According to Deutsche Bank, German real estate prices will only fall moderately. Assuming inflation of only two percent, the authors of the study put the decline between 2024 and 2026 at two percent per year, which means that real estate in Germany will remain expensive by international comparison. What’s more: If one assumes inflation to rise by another seven percent in 2022 and 2023 and assumes that average nominal price growth between 1970 and 2008 will be 2.5 percent after the correction phase, the fall in prices is likely to be even lower. According to the study, cumulative house prices in 2030 would then be 24 percent higher than in 2021.

Opportunities for house price increases vary from city to city

Even if the fundamental shortage of supply in many cities – for example due to lower influx during the pandemic years – has been eliminated: IReal estate investors need not worry unduly. Although there are certainly differences between the largest German cities. While there are signs of an end to shortages in Hamburg, Düsseldorf, Bremen and Nuremberg, in Berlin, Cologne, Stuttgart, Leipzig and Hanover there is a good chance that the markets there will remain tight for a few more years and prices will remain correspondingly stable.

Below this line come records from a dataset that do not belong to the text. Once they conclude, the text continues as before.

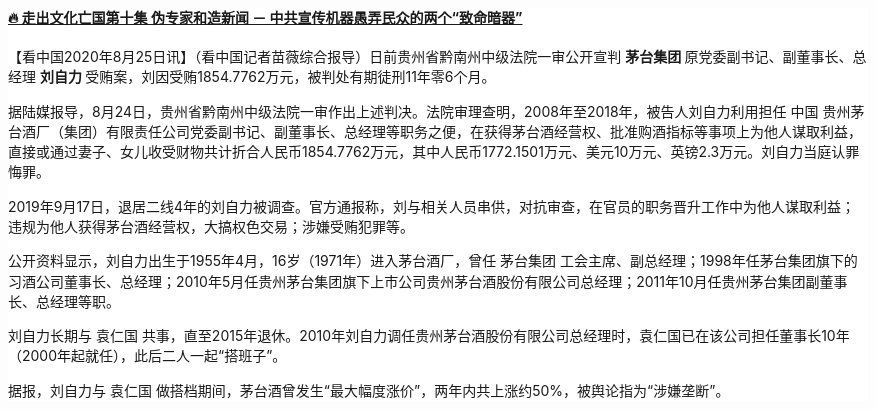 #### [ 🔥  走出文化亡国第十集 伪专家和造新闻 － 中共宣传机器愚弄民众的两个“致命暗器”](http://141.164.51.119:10000/videos/news/../res/zcwhwg/index.html)


  </div>
 </div>
 <p>
  【看中国2020年8月25日讯】（看中国记者苗薇综合报导）日前贵州省黔南州中级法院一审公开宣判
  <strong>
   茅台集团
  </strong>
  原党委副书记、副董事长、总经理
  <strong>
   <span href="https://www.secretchina.com/news/gb/tag/刘自力" target="_blank">
    刘自力
   </span>
  </strong>
  受贿案，刘因受贿1854.7762万元，被判处有期徒刑11年零6个月。
  <span id="hideid" name="hideid" style="color:red;display:none;">
   <span href="https://www.secretchina.com">
   </span>
  </span>
 </p>
 <p>
  据陆媒报导，8月24日，贵州省黔南州中级法院一审作出上述判决。法院审理查明，2008年至2018年，被告人刘自力利用担任
  <span href="https://www.secretchina.com" target="_blank">
   中国
  </span>
  贵州茅台酒厂（集团）有限责任公司党委副书记、副董事长、总经理等职务之便，在获得茅台酒经营权、批准购酒指标等事项上为他人谋取利益，直接或通过妻子、女儿收受财物共计折合人民币1854.7762万元，其中人民币1772.1501万元、美元10万元、英镑2.3万元。刘自力当庭认罪悔罪。
 </p>
 <p>
  2019年9月17日，退居二线4年的刘自力被调查。官方通报称，刘与相关人员串供，对抗审查，在官员的职务晋升工作中为他人谋取利益；违规为他人获得茅台酒经营权，大搞权色交易；涉嫌受贿犯罪等。
 </p>
 <p>
  公开资料显示，刘自力出生于1955年4月，16岁（1971年）进入茅台酒厂，曾任
  <span href="https://www.secretchina.com/news/gb/tag/茅台集团" target="_blank">
   茅台集团
  </span>
  工会主席、副总经理；1998年任茅台集团旗下的习酒公司董事长、总经理；2010年5月任贵州茅台集团旗下上市公司贵州茅台酒股份有限公司总经理；2011年10月任贵州茅台集团副董事长、总经理等职。
 </p>
 <p>
  刘自力长期与
  <span href="https://zh.wikipedia.org/zh-hans/%E8%A2%81%E4%BB%81%E5%9B%BD" target="_blank">
   袁仁国
  </span>
  共事，直至2015年退休。2010年刘自力调任贵州茅台酒股份有限公司总经理时，袁仁国已在该公司担任董事长10年（2000年起就任），此后二人一起“搭班子”。
 </p>
 <p>
  据报，刘自力与
  <span href="https://www.secretchina.com/news/gb/tag/袁仁国" target="_blank">
   袁仁国
  </span>
  做搭档期间，茅台酒曾发生“最大幅度涨价”，两年内共上涨约50%，被舆论指为“涉嫌垄断”。
 </p>
 <center>
  <div style="max-width: 632px;height:180px; display: none; text-align: center; margin: 0 auto; overflow: hidden;overflow-x: hidden;">
   <div id="taboola-midarticle-thumbnails" style="max-width: 632px;height:180px;overflow: hidden;overflow-x: hidden;">
   </div>
  </div>
  <div>
   <center>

  • Currently at Berlin however, prices will remain tight well beyond 2024. The interplay of too few building permits from state decision-makers and a high influx of people, which almost offsets the immigration balance, acts as a price driver here.
  • In München the researchers of the Germany Monitor recognize a clear lack of living space, but due to the extremely high ratings, they see the end of the cycle in the Bavarian state capital. And that could – as with the other candidates – have a not inconsiderable signal effect on the market.
  • For the situation in Köln in turn, the Empirica real estate price index 1/2022 names the main reason: The risk of a bubble forming there is rather moderate, since too little is being built in the Rhine metropolis.
  • The consolidation of the market in Frankfurt am Main on the other hand, indicates incorrect forecasts about Brexit. While in recent years large numbers of high-priced properties have been built in a rush, significantly fewer employees in the financial sector are drawn from Great Britain to the Main.

If you ask Empirica boss Reiner Braun what determines the price of an apartment the most, his answer is no longer, as has been the case for a long time, “location, location, location”. In our money-flooded economy, describe the rule of thumb “Interest, interest, interest” the central factor much earlier, because today every location would be paid for dearly.

This is still not wrong. In the case of luxury real estate in particular, persistently low or even negative interest rates throughout Europe are spurring on demand and ensuring handsome prices. After all, they make many other investments less profitable. In addition, Covid has given business in this segment a further boost. However, these purchases are often not even an investment in the traditional sense. The premium properties are popular with people who want to live in them themselves – and they themselves ensure attractive increases in value.